Twenty Pier2Peer mentee graduates, representing 17 countries, join the global professional community for ocean acidification monitoring and research. After successfully completing two years of one-on-one mentorship with experts in the field of ocean acidification, this cohort pursued capacity building projects with the guidance of their mentors, advancing their regions’ ability to measure and address ocean acidification. Half of the mentors of this year’s graduating class are U.S. based ocean acidification experts, demonstrating the strong international leadership the United States offers to ocean acidification science. Projects ranged from revitalizing a carbonate chemistry laboratory in the Galapagos Islands to understanding the impact of ocean acidification on coral reef ecosystems in the Gulf of Mannar.

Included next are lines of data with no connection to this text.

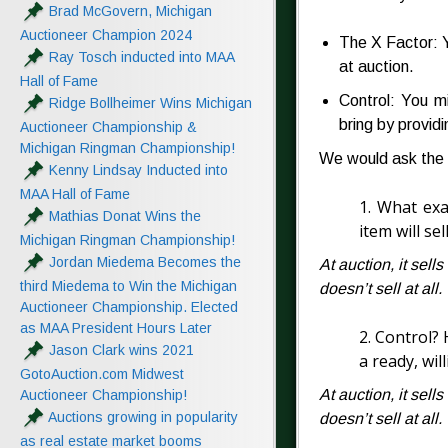
Brad McGovern, Michigan
Auctioneer Champion 2024
The X Factor: Y
Ray Tosch inducted into MAA
at auction.
Hall of Fame
Control: You mi
Ridge Bollheimer Wins Michigan
bring by providi
Auctioneer Championship &
Michigan Ringman Championship!
We would ask the 
Kenny Lindsay Inducted into
MAA Hall of Fame
1. What exa
Mathias Donat Wins the
item will sel
Michigan Ringman Championship!
Jordan Miedema Becomes the
At auction, it sells
third Miedema to Win the Michigan
doesn’t sell at all.
Auctioneer Championship. Elected
as MAA President Hours Later
2. Control? 
Jason Clark wins 2021
a ready, wil
GotoAuction.com Midwest
At auction, it sells
Auctioneer Championship!
Auctions growing in popularity
doesn’t sell at all.
as real estate market booms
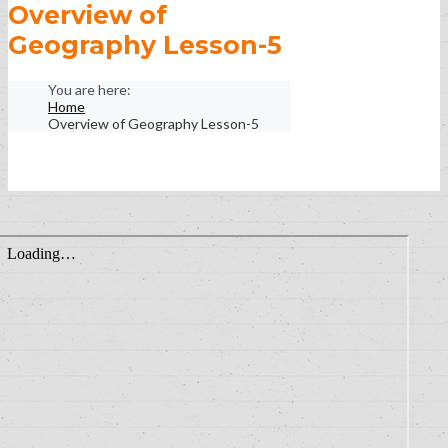
Overview of
Geography Lesson-5
Home
Overview of Geography Lesson-5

Building capacity for ocean acidification tracking and forecasting means going beyond U.S. waters. As ocean acidification poses a threat to fisheries, aquaculture, and coastal communities in the U.S. and beyond, it is imperative that countries work together to train the next generation of experts to improve our global capacity to measure and address changing ocean chemistry. The mentorships often forge long-lasting relationships.

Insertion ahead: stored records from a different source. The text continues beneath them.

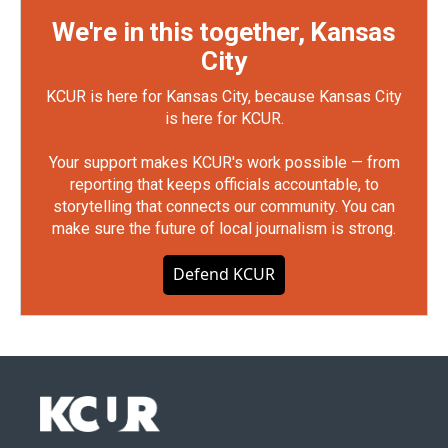
We're in this together, Kansas
City
KCUR is here for Kansas City, because Kansas City
is here for KCUR.
Your support makes KCUR's work possible — from
reporting that keeps officials accountable, to
storytelling that connects our community. You can
make sure the future of local journalism is strong.
Defend KCUR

“What is more exciting is that I keep gaining other skills from my mentor as we implement the project, such as how to identify and understand the research gaps through a literature search and review.” -Anonymous Pier2Peer Mentee
The Pier2Peer program, coordinated through the Global Ocean Acidification Observing Network and administered by The Ocean Foundation, meets this need by pairing experienced researchers with scientists new to the field of ocean acidification. Mentorship pairing facilitates the transfer of knowledge, skills, and data, and ultimately expands the community of professionals working toward addressing impacts of changing ocean chemistry. As an international mentorship program, Pier2Peer facilitates international collaboration and capacity building to better prepare the United States and its neighbors to respond to ocean acidification. Pier2Peer also builds capacity through training and scholarships.
Historically, some program mentees also have access to ‘GOA-ON in a Box,’ a low-cost kit used for collecting weather-quality ocean acidification measurements.

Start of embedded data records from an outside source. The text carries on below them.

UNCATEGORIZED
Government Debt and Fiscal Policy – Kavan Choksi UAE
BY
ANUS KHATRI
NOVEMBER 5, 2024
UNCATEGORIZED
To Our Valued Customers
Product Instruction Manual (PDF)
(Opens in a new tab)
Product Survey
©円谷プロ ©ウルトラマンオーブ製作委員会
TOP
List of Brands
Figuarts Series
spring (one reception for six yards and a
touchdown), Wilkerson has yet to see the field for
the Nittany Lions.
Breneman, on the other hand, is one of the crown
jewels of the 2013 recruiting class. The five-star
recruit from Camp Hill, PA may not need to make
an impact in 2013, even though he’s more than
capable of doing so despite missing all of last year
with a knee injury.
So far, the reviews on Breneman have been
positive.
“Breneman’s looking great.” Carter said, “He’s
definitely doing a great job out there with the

“The mentorship provides the support I need to carry out a monitoring program in terms of guidance with using a GOA-ON in a box kit equipment and sensors.” -Anonymous Pier2Peer Mentee
Scholarships support capacity building in ocean acidification hotspots
Pier2Peer offers scholarships in partnership with The Ocean Foundation to facilitate collaborative projects between mentor-mentee pairs. Scholarships aim to enable mentees to design and implement high-quality ocean acidification monitoring and research projects with their mentors. Two recent Pier2Peer graduates received scholarships to continue their work with their mentors.
Dr. Luana Queiroz Pinho was awarded a 2025 Pier2Peer Scholarship to pursue training in ocean acidification instrumentation with her mentor, Dr. Denis Pierrot of NOAA’s Atlantic Oceanographic and Meterological Laboratory (AOML). Pinho, a tenured associate professor of Oceanography at Universidade do Estado do Rio de Janeiro in Brazil, researches carbon biogeochemistry in aquatic environments. Through the Pier2Peer Scholarship, she collaborated with her mentor to undergo training in the use and maintenance of CO2 sensors. This partnership enabled the deployment of newly acquired shipboard equipment, expanding capacity to produce high-resolution seawater carbonate chemistry monitoring in the tropical South Atlantic. Brazil’s reef tourism economies are vital to coastal areas and provide up to $175M for some areas that is at risk from changing ocean conditions.


Dr. Muthusamy Anand at Madurai Kamaraj University received the Pier2Peer Scholarship in 2024 to collaborate with his mentor, Dr. Aileen Tan Shau Hwai from the Universiti Sains Malaysia. Anand collaborated with his mentor to monitor the ecological impacts of ocean acidification on coral reef ecosystems in the Gulf of Mannar using low-cost Autonomous Reef Monitoring Structures (ARMS). Their research paired carbonate chemistry measurements with observations of cryptofauna diversity and assessments of Calcification Accretion Units (CAUs), which show how a reef is accreting or eroding over time. In March 2025, Anand organized a one day workshop on to train other experts in India on incorporating ARMS and CAUs into their research. Coral reefs in the Indian Ocean and Southeast Asia, fisheries and tourism economies of at least $12B annually in the region, experience low concentrations of important coral building blocks (carbonate saturation) that largely occurs from rainfall and runoff, but is exacerbated by ocean acidification.
OAP supports Pier2Peer Scholarships through The Ocean Foundation and provides program coordination, currently through a NOAA Sea Grant Knauss Fellow.